Problem to solve ▸ A faithful copy of the listing below is needed, one that contains no pictures.

--- Source material Enclosed Below ---

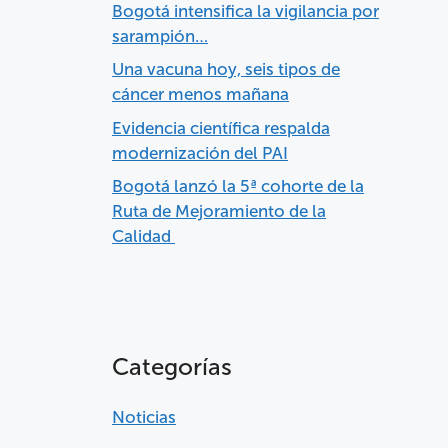
Bogotá intensifica la vigilancia por
sarampión…
Una vacuna hoy, seis tipos de
cáncer menos mañana
Evidencia científica respalda
modernización del PAI
Bogotá lanzó la 5ª cohorte de la
Ruta de Mejoramiento de la
Calidad
Categorías
Noticias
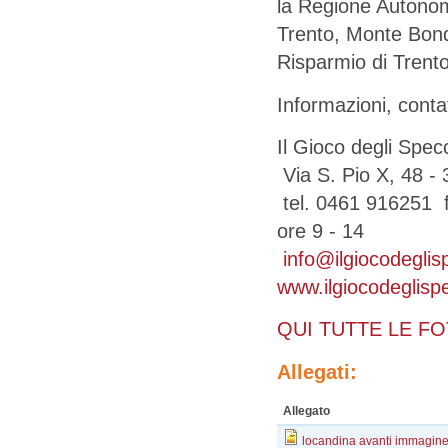
la Regione Autonoma
Trento, Monte Bond
Risparmio di Trent
Informazioni, contat
Il Gioco degli Spec
Via S. Pio X, 48 -
tel. 0461 916251 
ore 9 - 14
info@ilgiocodeglis
www.ilgiocodeglisp
QUI TUTTE LE F
Allegati:
Allegato
locandina avanti immagine 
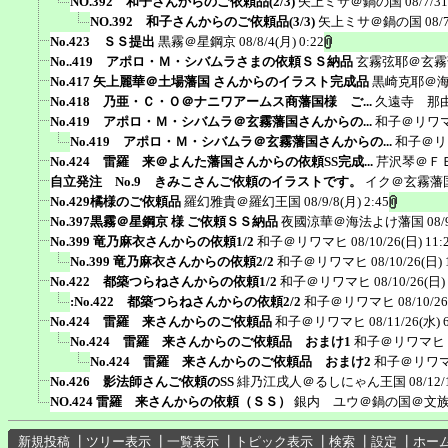
NO.392 和子さんからのご依頼品(2/3)
矢上ミサ＠鍋の国
08/7/3
NO.392 和子さんからのご依頼品(3/3)
矢上ミサ＠鍋の国
08/
No.423 ＳＳ提出
黒霧＠星鋼京
08/8/4(月) 0:22
No..419 アポロ・Ｍ・シバムラさまの依頼ＳＳ納品
玄霧弦耶＠玄霧
No.417 矢上麗華＠土場藩国 さんからのイラスト完成品
黒崎克耶＠
No.418 乃亜・Ｃ・Ｏ＠ナニワアームス商藩国様 ご...
久遠寺 那
No.419 アポロ・Ｍ・シバムラ＠玄霧藩国さんからの...
和子＠リワ
No.419 アポロ・Ｍ・シバムラ＠玄霧藩国さんからの...
和子＠リ
No.424 雷羅 来＠よんた藩国さんからの依頼SS完成...
芹沢琴＠Ｆ
自立発注 No.9 きみこさんご依頼のイラストです。
イク＠玄霧藩
No.429橘様のご依頼品
羅幻雅貴＠羅幻王国
08/9/8(月) 2:45
No.397黒霧＠星鋼京 様 ご依頼ＳＳ納品
夜國涼華＠海法よけ藩国
08/
No.399 竜乃麻衣さんからの依頼1/2
和子＠リワマヒ
08/10/26(日) 11:
No.399 竜乃麻衣さんからの依頼2/2
和子＠リワマヒ
08/10/26(日) 
No.422 都築つらねさんからの依頼1/2
和子＠リワマヒ
08/10/26(日)
:No.422 都築つらねさんからの依頼2/2
和子＠リワマヒ
08/10/26
No.424 雷羅 来さんからのご依頼品
和子＠リワマヒ
08/11/26(水) 
No.424 雷羅 来さんからのご依頼品 おまけ1
和子＠リワマヒ
No.424 雷羅 来さんからのご依頼品 おまけ2
和子＠リワ
No.426 影法師さんご依頼のSS
緋乃江戌人＠るしにゃん王国
08/12/
NO.424 雷羅 来さんからの依頼（ＳＳ）
銀内 ユウ＠鍋の国＠文
新規投稿
┃
ツリー表示
┃
一覧表示
┃
トピック表示
┃
検索
┃
設定
┃
ホー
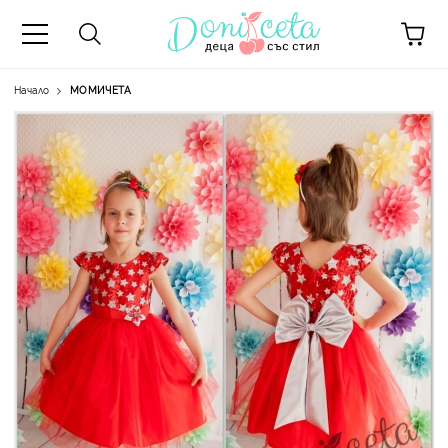
Начало
МОМИЧЕТА
А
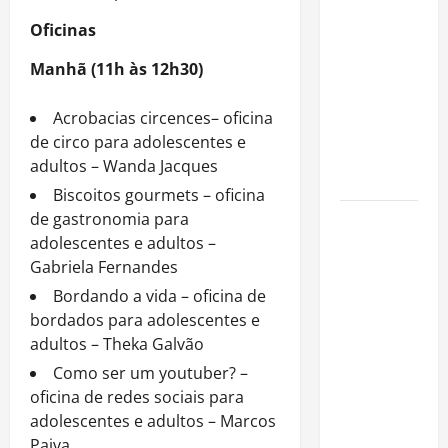
Nascimento
Oficinas
é internado
no Rio para
Manhã (11h às 12h30)
tratar
pneumonia
Acrobacias circences– oficina
e apresenta
de circo para adolescentes e
evolução
adultos – Wanda Jacques
clínica
Biscoitos gourmets – oficina
de gastronomia para
“Michael”
adolescentes e adultos –
faz história
Gabriela Fernandes
e
transforma
Bordando a vida – oficina de
trajetória
bordados para adolescentes e
do Rei do
adultos – Theka Galvão
Pop em
Como ser um youtuber? –
fenômeno
oficina de redes sociais para
mundial
adolescentes e adultos – Marcos
nos
Paiva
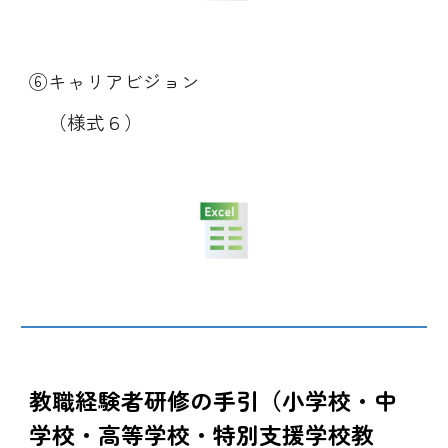
⑥キャリアビジョン
（様式６）
教職経験者研修の手引（小学校・中
学校・高等学校・特別支援学校教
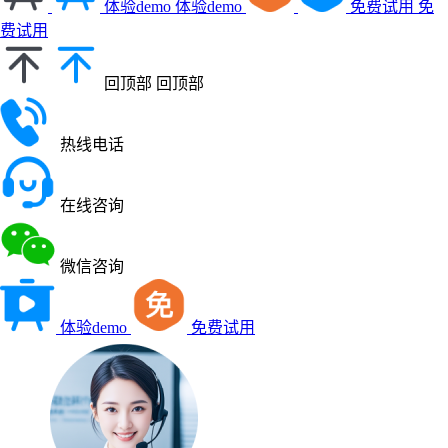
体验demo
体验demo
免费试用
免
费试用
回顶部
回顶部
热线电话
在线咨询
微信咨询
体验demo
免费试用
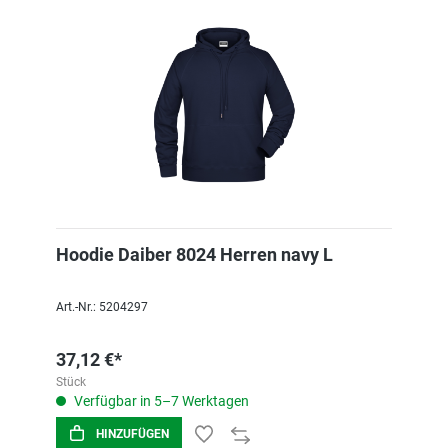
Hoodie Daiber 8024 Herren navy L
Art.-Nr.: 5204297
37,12 €*
Stück
Verfügbar in 5–7 Werktagen
HINZUFÜGEN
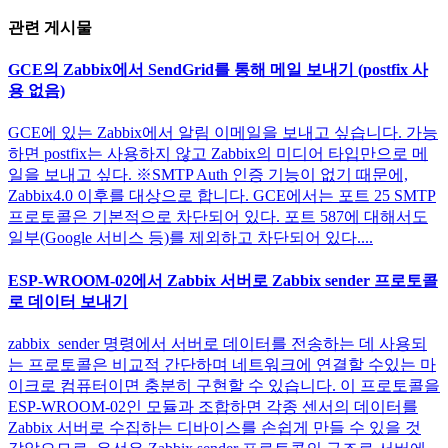
관련 게시물
GCE의 Zabbix에서 SendGrid를 통해 메일 보내기 (postfix 사
용 없음)
GCE에 있는 Zabbix에서 알림 이메일을 보내고 싶습니다. 가능
하면 postfix는 사용하지 않고 Zabbix의 미디어 타입만으로 메
일을 보내고 싶다. ※SMTP Auth 인증 기능이 없기 때문에,
Zabbix4.0 이후를 대상으로 합니다. GCE에서는 포트 25 SMTP
프로토콜은 기본적으로 차단되어 있다. 포트 587에 대해서도
일부(Google 서비스 등)를 제외하고 차단되어 있다....
ESP-WROOM-02에서 Zabbix 서버로 Zabbix sender 프로토콜
로 데이터 보내기
zabbix_sender 명령에서 서버로 데이터를 전송하는 데 사용되
는 프로토콜은 비교적 간단하며 네트워크에 연결할 수있는 마
이크로 컴퓨터이면 충분히 구현할 수 있습니다. 이 프로토콜을
ESP-WROOM-02인 모듈과 조합하면 각종 센서의 데이터를
Zabbix 서버로 수집하는 디바이스를 손쉽게 만들 수 있을 것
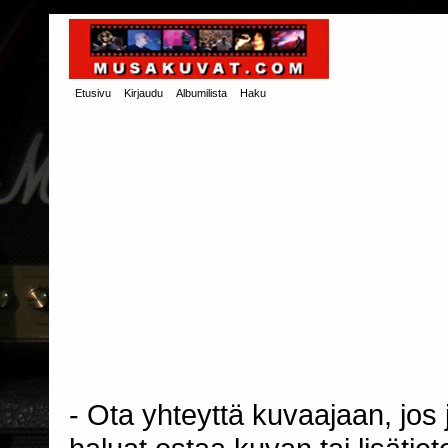
Etusivu
Kirjaudu
Albumilista
Haku
- Ota yhteyttä kuvaajaan, jos j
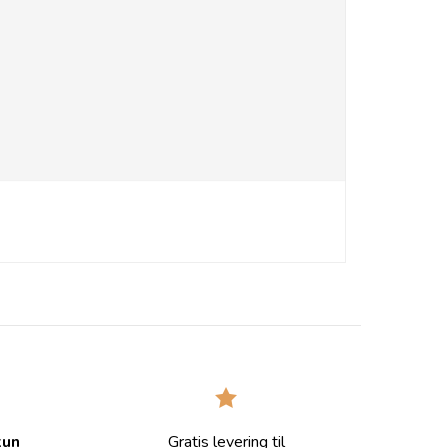
kun
Gratis levering til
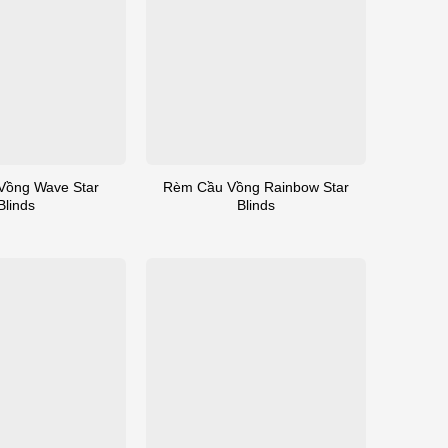
Vồng Wave Star
Rèm Cầu Vồng Rainbow Star
Blinds
Blinds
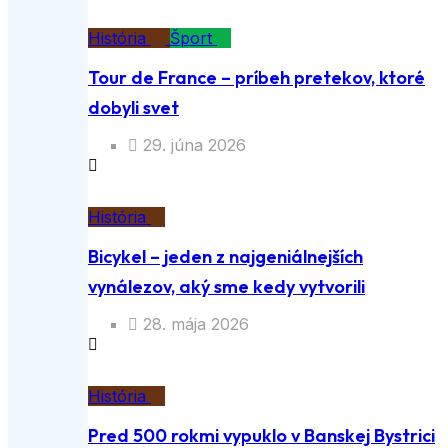
História
Šport
Tour de France – príbeh pretekov, ktoré
dobyli svet
29. júna 2026
História
Bicykel – jeden z najgeniálnejších
vynálezov, aký sme kedy vytvorili
28. mája 2026
História
Pred 500 rokmi vypuklo v Banskej Bystrici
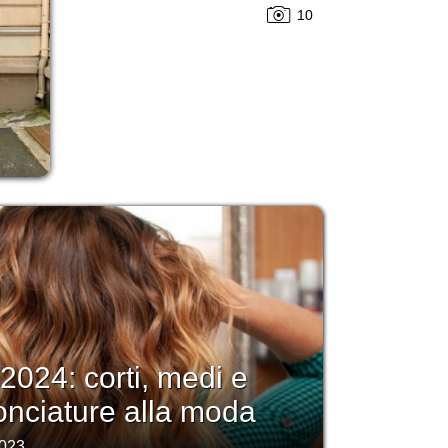
10
i 2024: corti, medi e
onciature alla moda
2023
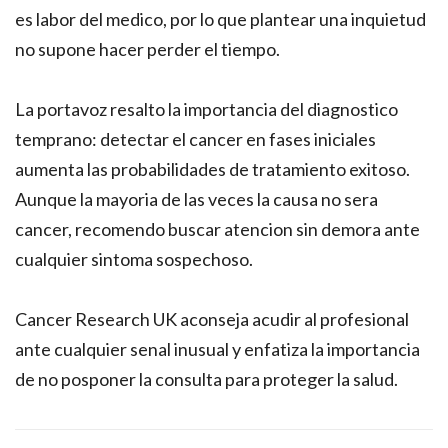
es labor del medico, por lo que plantear una inquietud
no supone hacer perder el tiempo.
La portavoz resalto la importancia del diagnostico
temprano: detectar el cancer en fases iniciales
aumenta las probabilidades de tratamiento exitoso.
Aunque la mayoria de las veces la causa no sera
cancer, recomendo buscar atencion sin demora ante
cualquier sintoma sospechoso.
Cancer Research UK aconseja acudir al profesional
ante cualquier senal inusual y enfatiza la importancia
de no posponer la consulta para proteger la salud.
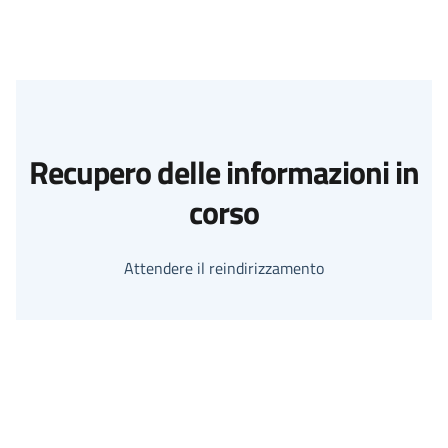
Recupero delle informazioni in
corso
Attendere il reindirizzamento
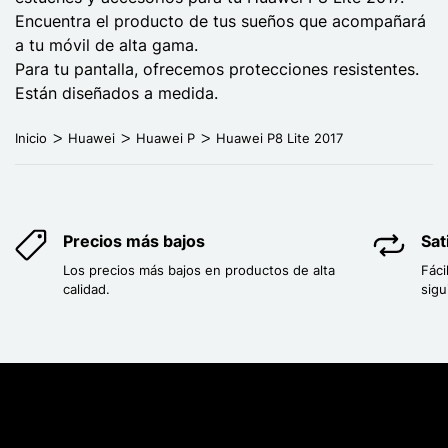
Encuentra el producto de tus sueños que acompañará
a tu móvil de alta gama.
Para tu pantalla, ofrecemos protecciones resistentes.
Están diseñados a medida.
Inicio
Huawei
Huawei P
Huawei P8 Lite 2017
Precios más bajos
Sat
Los precios más bajos en productos de alta
Fáci
calidad.
sigu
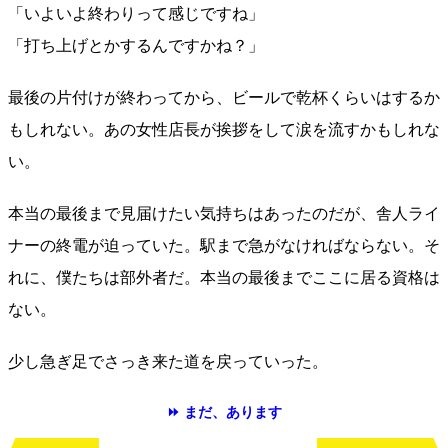
「いよいよ終わりって感じですね」
「打ち上げとかするんですかね？」
最後の片付けが終わってから、ビールで乾杯くらいはするか
もしれない。あの女性店長が挨拶をして涙を流すかもしれな
い。
本当の最後まで見届けたい気持ちはあったのだが、舎人ライ
ナーの終電が迫っていた。駅まで急がなければならない。そ
れに、僕たちは部外者だ。本当の最後までここに居る資格は
ない。
少し急ぎ足でさっき来た道を戻っていった。
⏩ まだ、あります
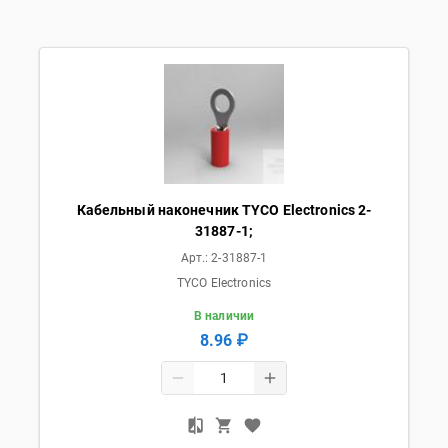
Кабельный наконечник TYCO Electronics 2-
31887-1;
Арт.:
2-31887-1
TYCO Electronics
В наличии
8.96 ₽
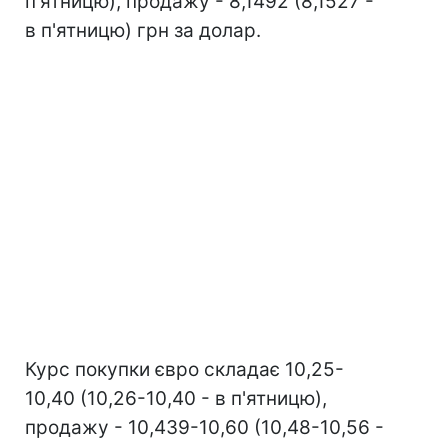
п'ятницю), продажу - 8,1492 (8,1527 -
в п'ятницю) грн за долар.
Курс покупки євро складає 10,25-
10,40 (10,26-10,40 - в п'ятницю),
продажу - 10,439-10,60 (10,48-10,56 -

--- End of Enclosed Source material ---

Answer area ▸
Bogotá intensifica la vigilancia por
sarampión…
Una vacuna hoy, seis tipos de
cáncer menos mañana
Evidencia científica respalda
modernización del PAI
Bogotá lanzó la 5ª cohorte de la
Ruta de Mejoramiento de la
Calidad
Categorías
Noticias
la Regione Autonoma
Trento, Monte Bond
Risparmio di Trent
Informazioni, contat
Il Gioco degli Spec
Via S. Pio X, 48 -
tel. 0461 916251 
ore 9 - 14
info@ilgiocodeglis
www.ilgiocodeglisp
QUI TUTTE LE F
Allegati:
Allegato
locandina avanti immagine 
NO.392 和子さんからのご依頼品(2/3)
矢上ミサ＠鍋の国
08/7/3
NO.392 和子さんからのご依頼品(3/3)
矢上ミサ＠鍋の国
08/
No.423 ＳＳ提出
黒霧＠星鋼京
08/8/4(月) 0:22
No..419 アポロ・Ｍ・シバムラさまの依頼ＳＳ納品
玄霧弦耶＠玄霧
No.417 矢上麗華＠土場藩国 さんからのイラスト完成品
黒崎克耶＠
No.418 乃亜・Ｃ・Ｏ＠ナニワアームス商藩国様 ご...
久遠寺 那
No.419 アポロ・Ｍ・シバムラ＠玄霧藩国さんからの...
和子＠リワ
No.419 アポロ・Ｍ・シバムラ＠玄霧藩国さんからの...
和子＠リ
No.424 雷羅 来＠よんた藩国さんからの依頼SS完成...
芹沢琴＠Ｆ
自立発注 No.9 きみこさんご依頼のイラストです。
イク＠玄霧藩
No.429橘様のご依頼品
羅幻雅貴＠羅幻王国
08/9/8(月) 2:45
No.397黒霧＠星鋼京 様 ご依頼ＳＳ納品
夜國涼華＠海法よけ藩国
08/
No.399 竜乃麻衣さんからの依頼1/2
和子＠リワマヒ
08/10/26(日) 11:
No.399 竜乃麻衣さんからの依頼2/2
和子＠リワマヒ
08/10/26(日) 
No.422 都築つらねさんからの依頼1/2
和子＠リワマヒ
08/10/26(日)
:No.422 都築つらねさんからの依頼2/2
和子＠リワマヒ
08/10/26
No.424 雷羅 来さんからのご依頼品
和子＠リワマヒ
08/11/26(水) 
No.424 雷羅 来さんからのご依頼品 おまけ1
和子＠リワマヒ
No.424 雷羅 来さんからのご依頼品 おまけ2
和子＠リワ
No.426 影法師さんご依頼のSS
緋乃江戌人＠るしにゃん王国
08/12/
NO.424 雷羅 来さんからの依頼（ＳＳ）
銀内 ユウ＠鍋の国＠文
新規投稿
┃
ツリー表示
┃
一覧表示
┃
トピック表示
┃
検索
┃
設定
┃
ホー
Начало
МОМИЧЕТА
А
Nascimento
Oficinas
é internado
no Rio para
Manhã (11h às 12h30)
tratar
pneumonia
Acrobacias circences– oficina
e apresenta
de circo para adolescentes e
evolução
adultos – Wanda Jacques
clínica
Biscoitos gourmets – oficina
de gastronomia para
“Michael”
adolescentes e adultos –
faz história
Gabriela Fernandes
e
transforma
Bordando a vida – oficina de
trajetória
bordados para adolescentes e
do Rei do
adultos – Theka Galvão
Pop em
Como ser um youtuber? –
fenômeno
oficina de redes sociais para
mundial
adolescentes e adultos – Marcos
nos
Paiva
⑥キャリアビジョン
（様式６）
教職経験者研修の手引（小学校・中
学校・高等学校・特別支援学校教
体验demo
体验demo
免费试用
免
费试用
回顶部
回顶部
热线电话
在线咨询
微信咨询
体验demo
免费试用
Hoodie Daiber 8024 Herren navy L
Art.-Nr.: 5204297
37,12 €*
Stück
Verfügbar in 5–7 Werktagen
HINZUFÜGEN
관련 게시물
GCE의 Zabbix에서 SendGrid를 통해 메일 보내기 (postfix 사
용 없음)
GCE에 있는 Zabbix에서 알림 이메일을 보내고 싶습니다. 가능
하면 postfix는 사용하지 않고 Zabbix의 미디어 타입만으로 메
일을 보내고 싶다. ※SMTP Auth 인증 기능이 없기 때문에,
Zabbix4.0 이후를 대상으로 합니다. GCE에서는 포트 25 SMTP
프로토콜은 기본적으로 차단되어 있다. 포트 587에 대해서도
일부(Google 서비스 등)를 제외하고 차단되어 있다....
ESP-WROOM-02에서 Zabbix 서버로 Zabbix sender 프로토콜
로 데이터 보내기
zabbix_sender 명령에서 서버로 데이터를 전송하는 데 사용되
는 프로토콜은 비교적 간단하며 네트워크에 연결할 수있는 마
이크로 컴퓨터이면 충분히 구현할 수 있습니다. 이 프로토콜을
ESP-WROOM-02인 모듈과 조합하면 각종 센서의 데이터를
Zabbix 서버로 수집하는 디바이스를 손쉽게 만들 수 있을 것
Etusivu
Kirjaudu
Albumilista
Haku
- Ota yhteyttä kuvaajaan, jos j
kun
Gratis levering til
Vồng Wave Star
Rèm Cầu Vồng Rainbow Star
Blinds
Blinds
História
Šport
Tour de France – príbeh pretekov, ktoré
dobyli svet
29. júna 2026
História
Bicykel – jeden z najgeniálnejších
vynálezov, aký sme kedy vytvorili
28. mája 2026
História
Pred 500 rokmi vypuklo v Banskej Bystrici
10
i 2024: corti, medi e
onciature alla moda
2023
es labor del medico, por lo que plantear una inquietud
no supone hacer perder el tiempo.
La portavoz resalto la importancia del diagnostico
temprano: detectar el cancer en fases iniciales
aumenta las probabilidades de tratamiento exitoso.
Aunque la mayoria de las veces la causa no sera
cancer, recomendo buscar atencion sin demora ante
cualquier sintoma sospechoso.
Cancer Research UK aconseja acudir al profesional
ante cualquier senal inusual y enfatiza la importancia
de no posponer la consulta para proteger la salud.
Recupero delle informazioni in
corso
Attendere il reindirizzamento
Encuentra el producto de tus sueños que acompañará
a tu móvil de alta gama.
Para tu pantalla, ofrecemos protecciones resistentes.
Están diseñados a medida.
Inicio
Huawei
Huawei P
Huawei P8 Lite 2017
Precios más bajos
Sat
Los precios más bajos en productos de alta
Fáci
calidad.
sigu
「いよいよ終わりって感じですね」
「打ち上げとかするんですかね？」
最後の片付けが終わってから、ビールで乾杯くらいはするか
もしれない。あの女性店長が挨拶をして涙を流すかもしれな
い。
本当の最後まで見届けたい気持ちはあったのだが、舎人ライ
ナーの終電が迫っていた。駅まで急がなければならない。そ
れに、僕たちは部外者だ。本当の最後までここに居る資格は
ない。
少し急ぎ足でさっき来た道を戻っていった。
⏩ まだ、あります
Кабельный наконечник TYCO Electronics 2-
31887-1;
Арт.:
2-31887-1
TYCO Electronics
В наличии
8.96 ₽
п'ятницю), продажу - 8,1492 (8,1527 -
в п'ятницю) грн за долар.
Курс покупки євро складає 10,25-
10,40 (10,26-10,40 - в п'ятницю),
продажу - 10,439-10,60 (10,48-10,56 -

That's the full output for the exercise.